WORK TO COMPLETE
Run through the data and copy out every line that mentions the word "subjects".

ENTRIES PROVIDED

▽

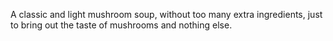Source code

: A classic and light mushroom soup, without too many extra ingredients, just to bring out the taste of mushrooms and nothing else.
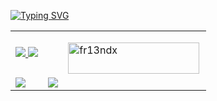 <!-- CSS STYLING-->
<link rel="stylesheet" href="https://github.com/fr13nd-x/style/blob/main/style.css">


<a href="https://git.io/typing-svg"><img src="https://readme-typing-svg.demolab.com?font=Fira+Code&size=25&duration=2000&color=0BE90C&background=000000FB&vCenter=true&multiline=true&width=1000&height=110&lines=%24+Cyber+Security+Specialist;%24+C+and+Python+Programmer;%24+Ethical+Hacker" alt="Typing SVG" /></a>



<table border="0">
  <tr>
    <td style="text-align:center;"><a href="https://www.linkedin.com/in/mosesgichia/"> <img src="https://img.shields.io/badge/linkedin-0A66C2?style=for-the-badge&logo=linkedin&logoColor=white"> </a>
      <a href="https://twitter.com/fr13ndx1"> <img src="https://img.shields.io/badge/twitter-1DA1F2?style=for-the-badge&logo=twitter&logoColor=white"> </a>
    </td>
    <td> </td>
    <td><p><a href="https://ko-fi.com/fr13ndx"> <img align="left" src="https://cdn.ko-fi.com/cdn/kofi3.png?v=3" height="50" width="210" alt="fr13ndx" /></a></p>
    </td>
  </tr>
   <tr>
    <td>
      <img src="https://github-readme-stats.vercel.app/api?username=fr13nd-x&show_icons=true&theme=radical">
    </td>
    <td>
      <a href="https://github.com/anuraghazra/github-readme-stats"><img src="https://github-readme-stats.vercel.app/api/top-langs/?username=fr13nd-x&layout=compact"></a>
    </td>
  </tr>
</table>









<!-- <h3 align="left">Connect with me:</h3>

[![linkedin](https://img.shields.io/badge/linkedin-0A66C2?style=for-the-badge&logo=linkedin&logoColor=white)](https://www.linkedin.com/in/mosesgichia/)
[![twitter](https://img.shields.io/badge/twitter-1DA1F2?style=for-the-badge&logo=twitter&logoColor=white)](https://twitter.com/fr13ndx1)

<h3 align="left">Support:</h3>
<p><a href="https://ko-fi.com/fr13ndx"> <img align="left" src="https://cdn.ko-fi.com/cdn/kofi3.png?v=3" height="50" width="210" alt="fr13ndx" /></a></p><br><br>

![fr13ndx GitHub stats](https://github-readme-stats.vercel.app/api?username=fr13nd-x&show_icons=true&theme=radical)

[![Top Langs](https://github-readme-stats.vercel.app/api/top-langs/?username=fr13nd-x&layout=compact)](https://github.com/anuraghazra/github-readme-stats)
-->








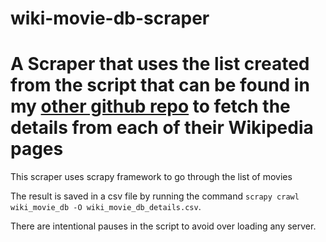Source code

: # wiki-movie-db-scraper
# A Scraper that uses the list created from the script that can be found in my [other github repo](https://github.com/ali2538/wiki-movie-list) to fetch the details from each of their Wikipedia pages

This scraper uses scrapy framework to go through the list of movies

The result is saved in a csv file by running the command ``scrapy crawl wiki_movie_db -O wiki_movie_db_details.csv``.

There are intentional pauses in the script to avoid over loading any server.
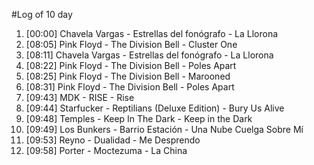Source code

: #Log of 10 day

1. [00:00] Chavela Vargas - Estrellas del fonógrafo - La Llorona
1. [08:05] Pink Floyd - The Division Bell - Cluster One
1. [08:11] Chavela Vargas - Estrellas del fonógrafo - La Llorona
1. [08:22] Pink Floyd - The Division Bell - Poles Apart
1. [08:25] Pink Floyd - The Division Bell - Marooned
1. [08:31] Pink Floyd - The Division Bell - Poles Apart
1. [09:43] MDK - RISE - Rise
1. [09:44] Starfucker - Reptilians (Deluxe Edition) - Bury Us Alive
1. [09:48] Temples - Keep In The Dark - Keep in the Dark
1. [09:49] Los Bunkers - Barrio Estación - Una Nube Cuelga Sobre Mí
1. [09:53] Reyno - Dualidad - Me Desprendo
1. [09:58] Porter - Moctezuma - La China
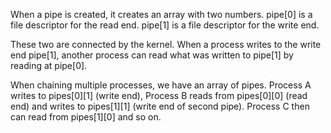 When a pipe is created, it creates an array with two numbers.
pipe[0] is a file descriptor for the read end.
pipe[1] is a file descriptor for the write end.

These two are connected by the kernel.
When a process writes to the write end pipe[1],
another process can read what was written to pipe[1] by reading at pipe[0].

When chaining multiple processes, we have an array of pipes.
Process A writes to pipes[0][1] (write end), Process B reads from pipes[0][0] (read end) and writes to pipes[1][1] (write end of second pipe). Process C then can
read from pipes[1][0] and so on.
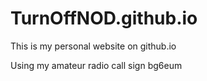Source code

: TurnOffNOD.github.io
====================

This is my personal website on github.io

Using my amateur radio call sign  bg6eum
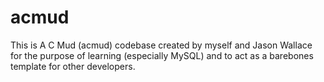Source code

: acmud
=====

This is A C Mud (acmud) codebase created by myself and Jason Wallace for the purpose of learning (especially MySQL) and to act as a barebones template for other developers.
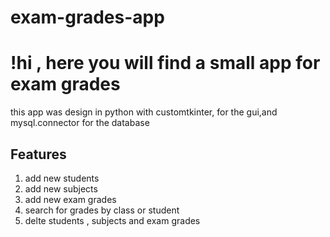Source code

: # exam-grades-app
<h1>!hi , here you will find a small app for exam grades</h1>
<p>this app was design in python with customtkinter, for the gui,and mysql.connector for the database</p>
<h2>Features</h2>
<ol>
  <li>add new students</li>
  <li>add new subjects</li>
  <li>add new exam grades</li>
  <li>search for grades by class or student</li>
  <li>delte students , subjects and exam grades</li>
</ol>
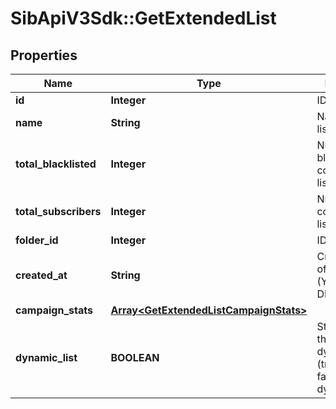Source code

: # SibApiV3Sdk::GetExtendedList

## Properties
Name | Type | Description | Notes
------------ | ------------- | ------------- | -------------
**id** | **Integer** | ID of the list | 
**name** | **String** | Name of the list | 
**total_blacklisted** | **Integer** | Number of blacklisted contacts in the list | 
**total_subscribers** | **Integer** | Number of contacts in the list | 
**folder_id** | **Integer** | ID of the folder | 
**created_at** | **String** | Creation Date of the list (YYYY-MM-DD) | 
**campaign_stats** | [**Array&lt;GetExtendedListCampaignStats&gt;**](GetExtendedListCampaignStats.md) |  | [optional] 
**dynamic_list** | **BOOLEAN** | Status telling if the list is dynamic or not (true&#x3D;dynamic, false&#x3D;not dynamic) | [optional] 


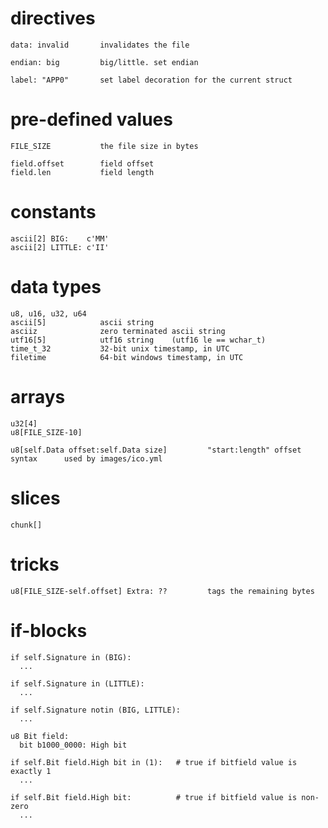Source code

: # directives

    data: invalid       invalidates the file

    endian: big         big/little. set endian

    label: "APP0"       set label decoration for the current struct


# pre-defined values

    FILE_SIZE           the file size in bytes

    field.offset        field offset
    field.len           field length


# constants

    ascii[2] BIG:    c'MM'
    ascii[2] LITTLE: c'II'


# data types

    u8, u16, u32, u64
    ascii[5]            ascii string
    asciiz              zero terminated ascii string
    utf16[5]            utf16 string    (utf16 le == wchar_t)
    time_t_32           32-bit unix timestamp, in UTC
    filetime            64-bit windows timestamp, in UTC


# arrays

    u32[4]
    u8[FILE_SIZE-10]

    u8[self.Data offset:self.Data size]         "start:length" offset syntax      used by images/ico.yml


# slices

    chunk[]


# tricks

    u8[FILE_SIZE-self.offset] Extra: ??         tags the remaining bytes


# if-blocks

    if self.Signature in (BIG):
      ...

    if self.Signature in (LITTLE):
      ...

    if self.Signature notin (BIG, LITTLE):
      ...

    u8 Bit field:
      bit b1000_0000: High bit

    if self.Bit field.High bit in (1):   # true if bitfield value is exactly 1
      ...

    if self.Bit field.High bit:          # true if bitfield value is non-zero
      ...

△

RESULT FOR THIS EXERCISE
  <li>add new subjects</li>
  <li>delte students , subjects and exam grades</li>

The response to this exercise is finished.